The median age was 66.6 years. 8.3% of residents were under the age of 18, and 53.6% of residents were 65 years of age or older. For every 100 females there were 80.2 males, and for every 100 females age 18 and over there were 78.0 males age 18 and over. Males made up 46.2% and females comprised 53.8% of the population.

99.7% of residents lived in urban areas, while 0.3% lived in rural areas.

There were 5,638 households in West Vero Corridor, of which 9.7% had children under the age of 18 living in them. Of all households, 39.8% were married-couple households, 18.0% were households with a male householder and no spouse or partner present, and 37.2% were households with a female householder and no spouse or partner present. About 43.7% of all households were made up of individuals, and 32.2% had someone living alone who was 65 years of age or older.

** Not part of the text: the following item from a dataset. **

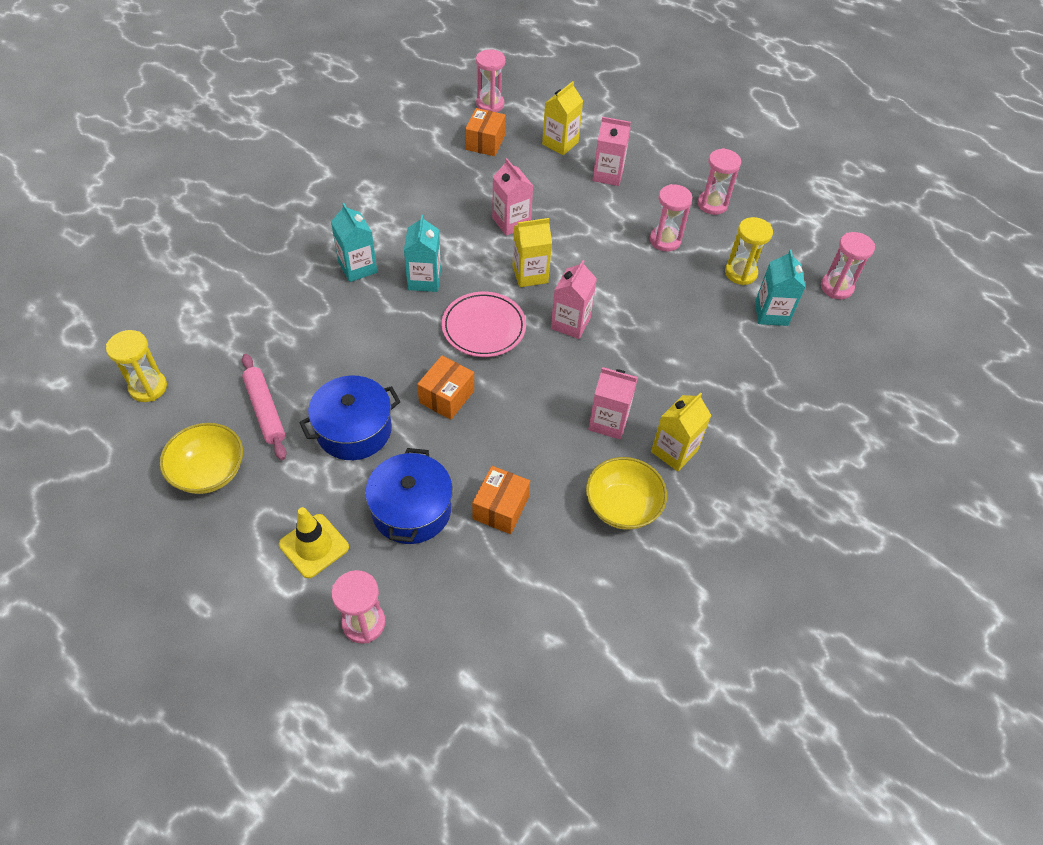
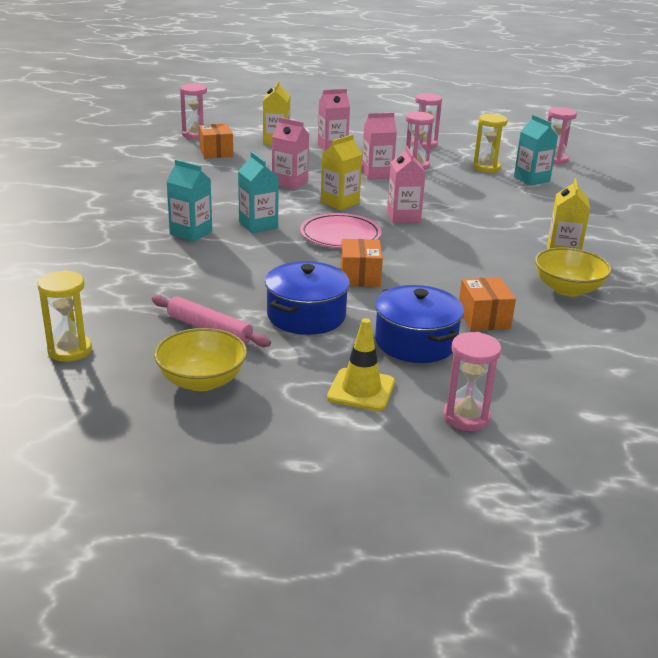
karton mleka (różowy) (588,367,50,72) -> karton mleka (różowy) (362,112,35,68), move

There were 6,685 housing units, of which 15.7% were vacant. The homeowner vacancy rate was 5.2% and the rental vacancy rate was 8.3%.

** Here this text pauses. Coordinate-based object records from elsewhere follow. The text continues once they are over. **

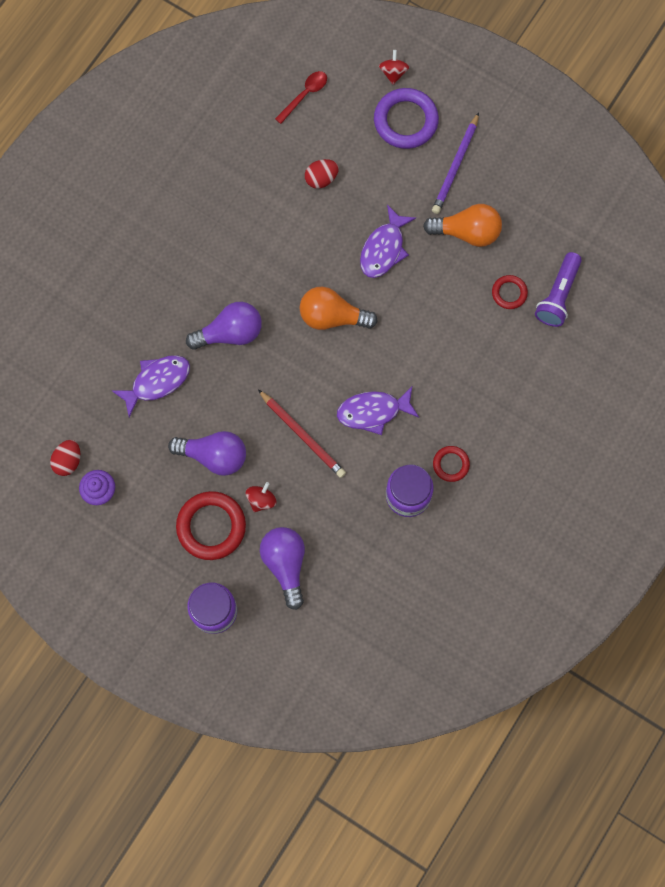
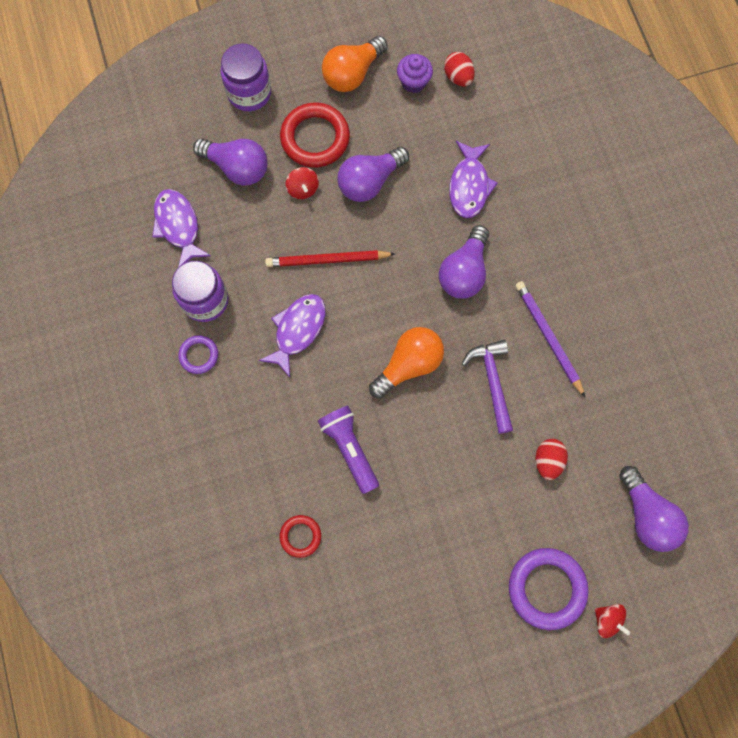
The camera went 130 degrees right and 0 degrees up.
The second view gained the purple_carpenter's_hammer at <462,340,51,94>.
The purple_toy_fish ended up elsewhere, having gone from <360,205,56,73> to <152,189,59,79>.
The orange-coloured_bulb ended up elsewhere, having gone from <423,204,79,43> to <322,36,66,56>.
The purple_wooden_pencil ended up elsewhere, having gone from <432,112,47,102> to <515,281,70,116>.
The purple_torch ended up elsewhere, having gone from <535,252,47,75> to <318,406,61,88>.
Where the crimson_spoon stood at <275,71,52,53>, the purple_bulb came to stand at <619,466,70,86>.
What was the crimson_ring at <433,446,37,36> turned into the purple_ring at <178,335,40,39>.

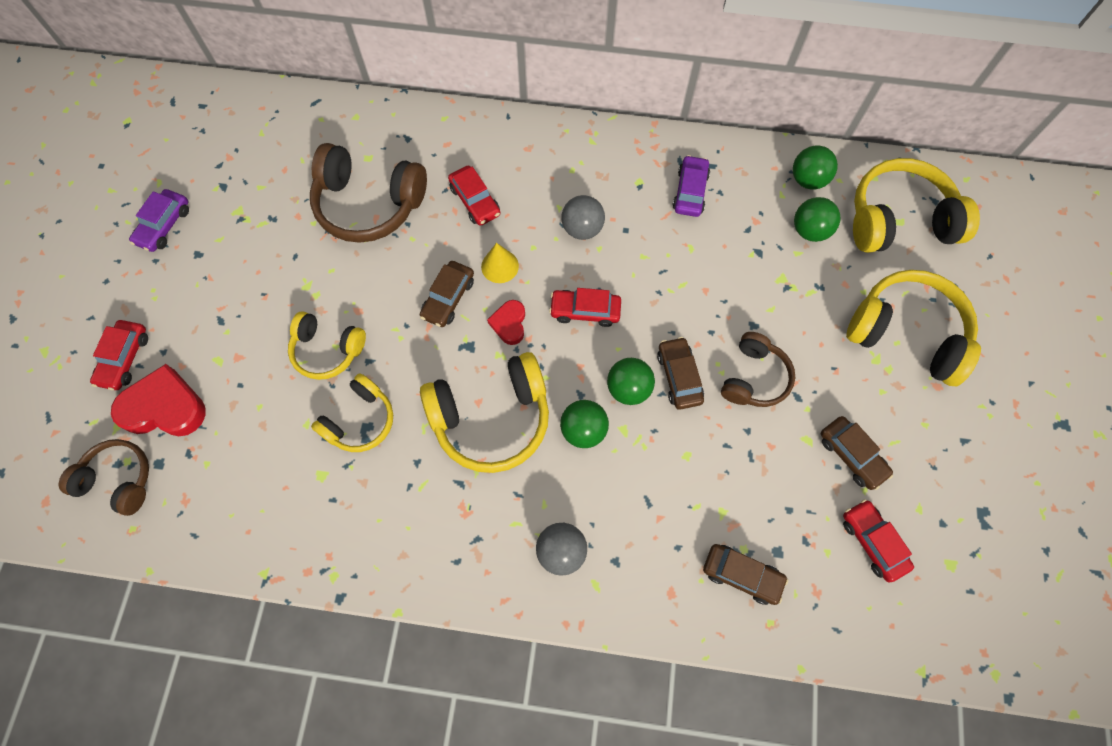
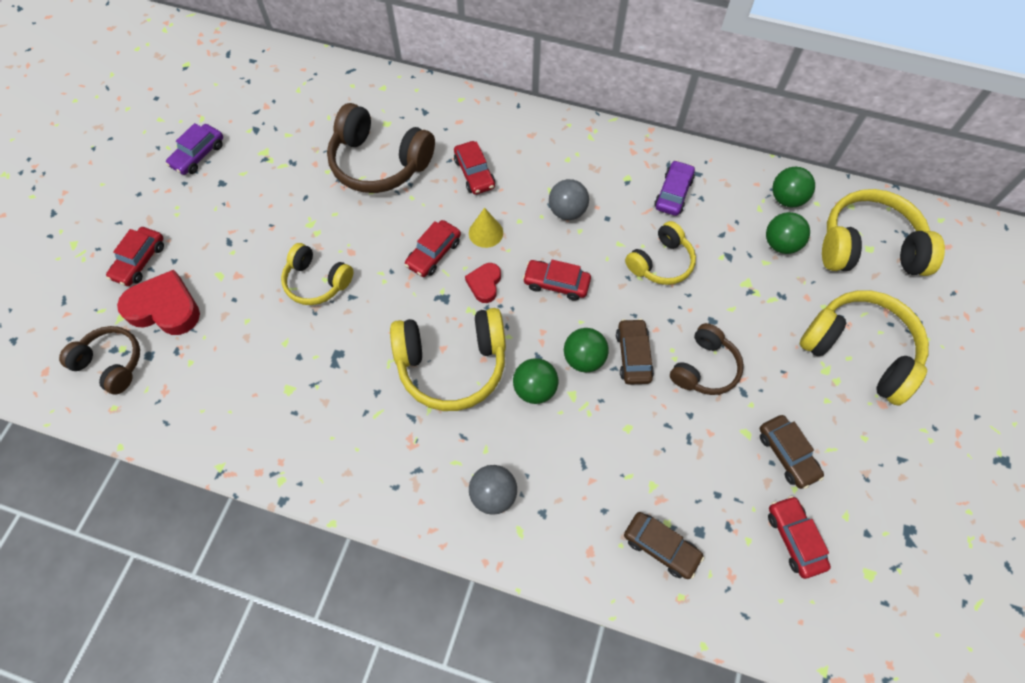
The camera went 10 degrees right and 5 degrees down.
The golden_headphones ended up elsewhere, having gone from <311,373,82,79> to <625,221,71,64>.
What was the russet_automobile at <420,261,54,66> turned into the crimson_automobile at <405,220,56,57>.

Racial composition as of the 2020 census
| Race | Number | Percent |
|---|---|---|
| White | 8,824 | 87.9% |
| Black or African American | 201 | 2.0% |
| American Indian and Alaska Native | 22 | 0.2% |
| Asian | 121 | 1.2% |
| Native Hawaiian and Other Pacific Islander | 3 | 0.0% |
| Some other race | 253 | 2.5% |
| Two or more races | 615 | 6.1% |
| Hispanic or Latino (of any race) | 796 | 7.9% |

===Income and poverty===
The median income for a household was $51,998, and the per capita income was $36,383. About 8.5% of the population was below the poverty line.
==Government==

The West Vero Corridor community is a census designated place, governed by Board of County Commissioners. Indian River County is divided into five county commission districts. The West Vero Corridor is represented jointly by Districts 1 and 3. All governmental functions are carried out by the county departments.

Police protection is provided by the Indian River County Sheriff's Office. The Sheriff's Office provides coverage for all unincorporated areas of the county from their headquarters in Vero Beach.

Fire and EMS services are provided by Stations 7 and 14 of the Indian River County Fire Rescue.